Iraq's production has been rising in an apparent effort to use high volumes to offset the lower price. In January, Iraq officially exported 3.3 million barrels a day. The figure is misleading because it excludes the exports from the Kurdish region in the north, which is not recognized by the Baghdad government. If this region's production is included, Iraq's true exports are a hefty 3.9 million barrels a day. Meanwhile, Russia is on the verge of displacing Saudi Arabia as the leading oil exporter to China.

Iran will become the next OPEC country to put a dent in Saudi Arabia's global market share. Its exports are expected to increase by 500,000 barrels a day as the West's economic sanctions against Tehran are eased off.

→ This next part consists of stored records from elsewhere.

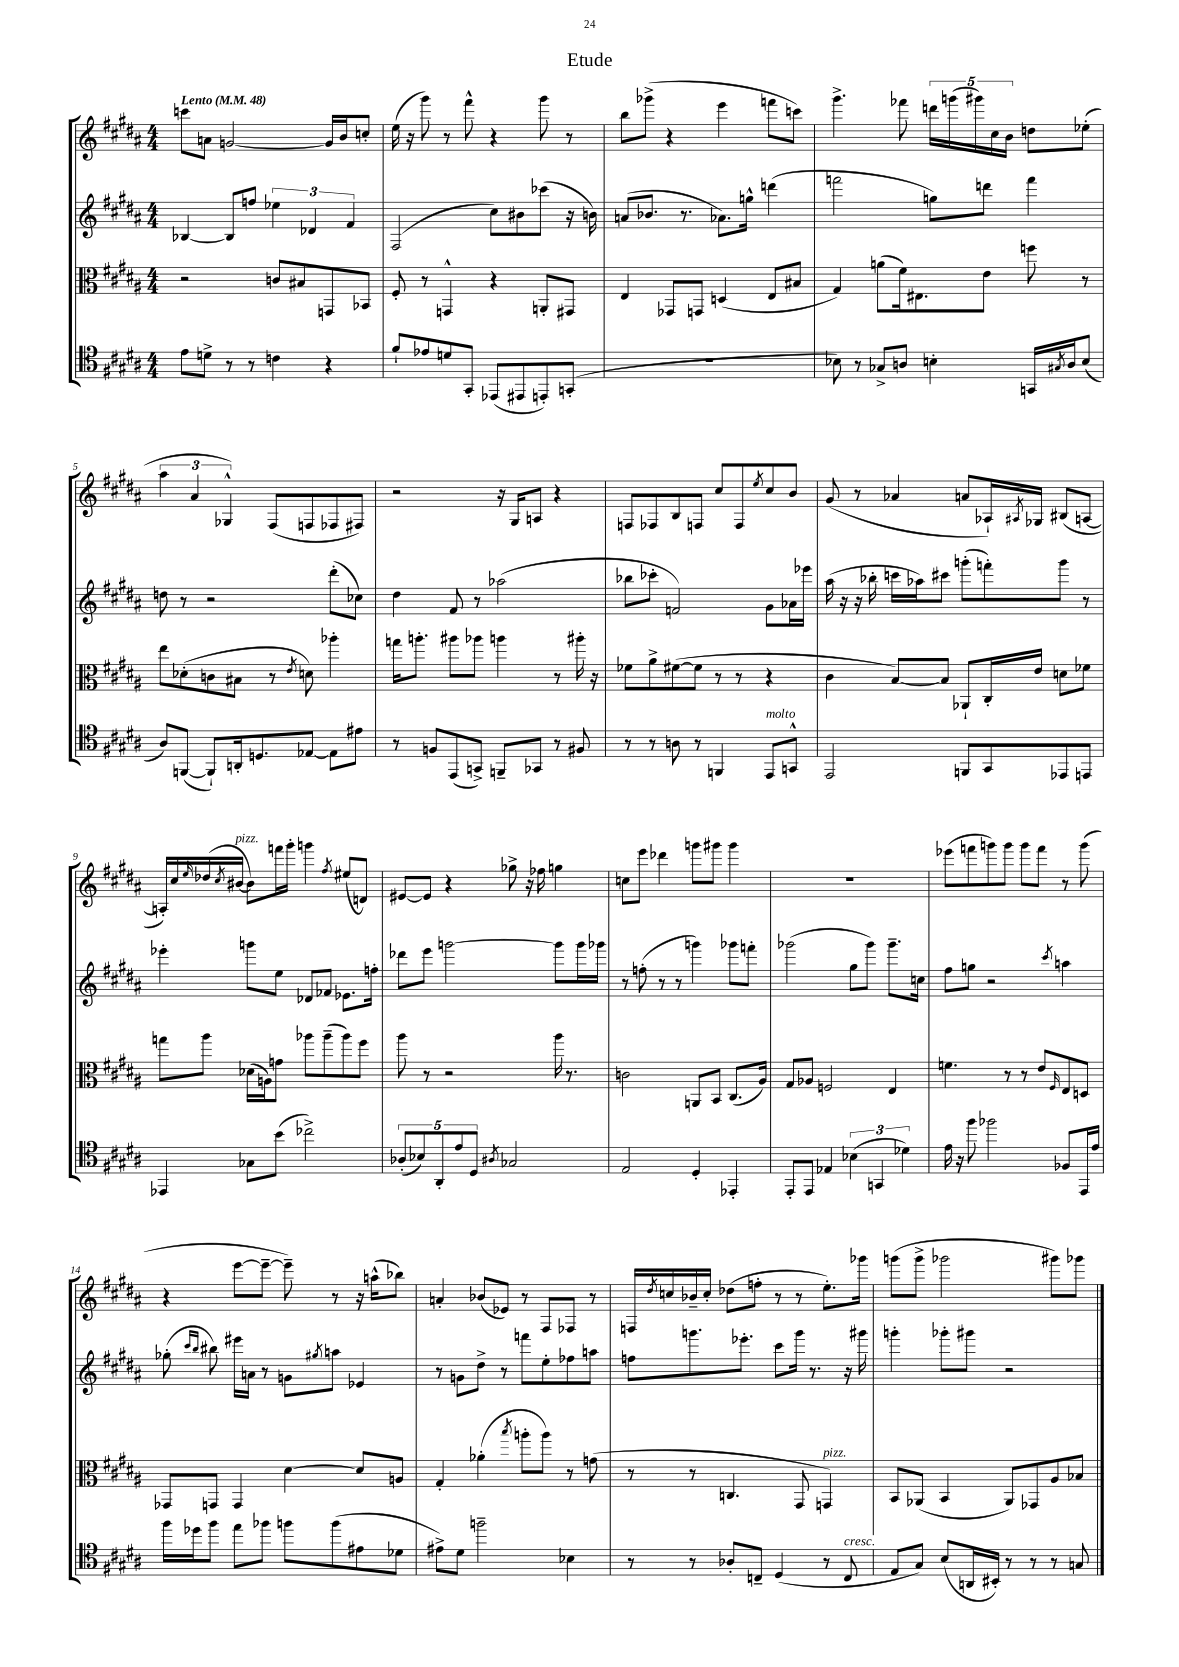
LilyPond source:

\header { title = "Etude" }
<<
\new StaffGroup <<
\new Staff = "s0" {
    \clef treble \key b \major \numericTimeSignature \time 4/4 \tempo "Lento" 4 = 48
    c'''8 a'8 g'2~ g'16 b'16 c''8-. |
    e''16( r16 gis'''8) r8 fis'''8-^ r4 gis'''8 r8 |
    b''8 ges'''8->( r4 e'''4 f'''8 c'''8) |
    gis'''4.-> fes'''8 \tuplet 5/4 { d'''16 g'''16( gis'''16) cis''16 b'16 } d''8 ees''8-.( |
    \tuplet 3/2 { ais''4 ais'4 ges4-^) } fis8( f8 fes8 fis8) |
    r2 r16 gis16 a8 r4 |
    f8 fes8 b8 f8 cis''8 f8 \acciaccatura { e''8 } cis''8 b'8 |
    gis'8( r8 aes'4 a'8 aes16-!) \acciaccatura { ais8 } ges16 bis8( a8~ |
    a16-.) cis''16 \grace { e''16 } des''16( \acciaccatura { cis''8 } bis'16~^\markup { \italic "pizz." } bis'8) f'''16 gis'''16-. g'''4 \acciaccatura { fis''8 } eis''8( d'8) |
    eis'8~ eis'8 r4 ges''8-> r16 fes''16 g''4 |
    c''8 e'''8 des'''4 g'''8 gis'''8 gis'''4 |
    R1 |
    ees'''8( f'''8 g'''8) g'''8 g'''8 f'''8 r8 g'''8( |
    r4 e'''8~ e'''8~-- e'''8--) r8 r16 a''16-^( bes''8) |
    a'4-. bes'8( ees'8) r8 fis8 fes8 r8 |
    f16 \acciaccatura { dis''8 } c''16 bes'16-- c''16-. des''8( f''8-. r8 r8 e''8.-.) ges'''16 |
    g'''8( g'''8-> ges'''2 gis'''8) ges'''8 \bar "|." |
}
\new Staff = "s1" {
    \clef treble \key b \major \numericTimeSignature \time 4/4
    bes4~ bes8 f''8 \tuplet 3/2 { ees''4 des'4 fis'4 } |
    fis2( cis''8) bis'8 ces'''8( r16 b'16) |
    a'8( bes'8. r8. aes'8.) g''16-^ d'''4( |
    f'''2 g''8) d'''8 f'''4 |
    d''8 r8 r2 dis'''8-.( ces''8) |
    dis''4 fis'8 r8 aes''2( |
    bes''8 ces'''8-. f'2) gis'8 aes'16 ees'''16 |
    ais''16( r16 r16 bes''16-. c'''16 aes''16) cis'''8 g'''8-.( f'''8-.) g'''8 r8 |
    ees'''4-. g'''8 e''8 des'8 fes'8 ees'8. f''16-. |
    des'''8 e'''8 g'''2~ g'''8 g'''16 ges'''16 |
    r8 f''8-.( r8 r8 g'''4) ges'''8 f'''8-. |
    ges'''2( gis''8 ges'''8) ges'''8.-- c''16 |
    fis''8 g''8 r2 \acciaccatura { cis'''8 } a''4 |
    ges''8-.( \grace { cis'''16 b''16 } bis''8) eis'''16 a'16 r8 g'8 \acciaccatura { gis''8 } a''8 ees'4 |
    r8 g'8 dis''8-> r8 f'''8 e''8-. fes''8 a''8 |
    f''8 g'''8. ees'''8.-. cis'''8 g'''16 r8. r16 gis'''16 |
    g'''4-. ges'''8-. gis'''8 r2 \bar "|." |
}
\new Staff = "s2" {
    \clef alto \key b \major \numericTimeSignature \time 4/4
    r2 c'8 bis8 g,8 bes,8 |
    fis8-. r8 g,4-^ r4 a,8-. gis,8 |
    e4 ges,8 g,8 d4( e8 bis8 |
    gis4) a'8( fis'16) eis8. e'8 f''8 r8 |
    e''8 des'8-.( c'8 bis8 r8 \acciaccatura { e'8 } d'8) aes''4-. |
    g''16 a''8.-. ais''8 aes''8 a''4 r8 ais''16-. r16 |
    fes'8 ais'8-> fis'8~( fis'8 r8 r8 r4 |
    cis'4 b8~) b8 aes,8-! cis16-. e'16 d'8 fes'8 |
    g''8 ais''8 des'16( a16) g'8 aes''8 aes''8--( aes''8) fis''8 |
    ais''8 r8 r2 ais''16 r8. |
    c'2 a,8 b,8 cis8.( ais16) |
    gis8 aes8 f2 e4 |
    f'4. r8 r8 e'8 \grace { fis16 } e8 d8 |
    ges,8 g,8 g,4 dis'4~ dis'8 a8 |
    gis4-. aes'4-.( \acciaccatura { b''8 } a''8-. a''8) r8 g'8( |
    r8 r8 c4. gis,8 g,4^\markup { \italic "pizz." }) |
    b,8 aes,8( b,4 aes,8) ges,8 ais8 bes8 \bar "|." |
}
\new Staff = "s3" {
    \clef tenor \key b \major \numericTimeSignature \time 4/4
    e'8 d'8-> r8 r8 c'4 r4 |
    fis'8-! ees'8 d'8 gis,8-. ees,8( eis,8 e,8-.) g,8-.( |
    R1 |
    bes8) r8 ges8-> a8 b4-. g,16 \acciaccatura { gis8 } a16 b8( |
    ais8) f,8~( f,8-!) a,16-. d8. ees8~ ees8 eis'8 |
    r8 f8 e,8( g,8->) f,8-- ges,8 r8 fis8 |
    r8 r8 a8 r8 f,4 e,8^\markup { \italic "molto" } g,8-^ |
    e,2 f,8 gis,8 ees,8 e,8 |
    ees,4 ges8 b'8( ces''2->) |
    \tuplet 5/4 { aes8-.( bes8) ais,8-. e'8 dis8 } \acciaccatura { ais8 } ges2 |
    e2 dis4-. ees,4-. |
    e,8-. e,8 ees4 \tuplet 3/2 { bes4( g,4 des'4) } |
    e'16 r16 fis''8 fes''2 fes8 e,16 e'16 |
    fis''16 des''16 fis''8 e''8 fes''8 f''8 f''8( eis'8 des'8 |
    eis'8->) dis'8 f''2-- bes4 |
    r8 r8 aes8-. c8-- dis4( r8 c8^\markup { \italic "cresc." } |
    e8 gis8) b8( a,16 bis,16-.) r8 r8 r8 g8 \bar "|." |
}
>>
>>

The upshot is that the Saudis will have to open a new front in their price war and go after OPEC colleagues, Iraq and Iran. "Given that the increased supplies are now coming from OPEC rather than non-OPEC, the market has moved from forcing crude oil destruction in the U.S. to forcing production destruction from OPEC," Mr. Jakob said.

The result could be an oil bloodbath since Iraq and Iran are low-cost producers. Oil at $30 or $40 a barrel may not be low enough to knock them out of contention; the price might have to go much lower. If you believe that, Goldman Sachs's recent warning that oil could dip below $20 a barrel before supply and demand come into balance does not seem crazy.

A price that low would put enormous strain on high-cost producers, esspecially the Canadian oil sands and the deep-water wells off Brazil and West Africa. It would accelerate the demise of the North Sea oil fields and production cuts among U.S. shale oil companies.

It would also inflict potentially fatal damage on the weakest OPEC members. Venezuela is already on the verge of default. As its oil revenues sink, Nigeria, Africa's top oil producer, is negotiating a $3.5-billion loan package from the World Bank and the African Development Bank. In both countries, security is a problem. When oil prices are high, their governments can afford capable and ample security – army and police forces. When they are low, the security effort could suffer. Sustained low prices could trigger chaos in Venezuela and Nigeria.

The Saudi battle to choke off both OPEC and non-OPEC supply will have ugly repercussion for all oil producers. The question is whether Saudi Arabia is willing to sacrifice two fellow OPEC members – Venezuela and Nigeria – to achieve its goals. If the Saudis take mercy, an all-out battle may not happen, but you can bet the oil price is unlikely to rise any time soon since the Saudis have yet to regain lost global market share.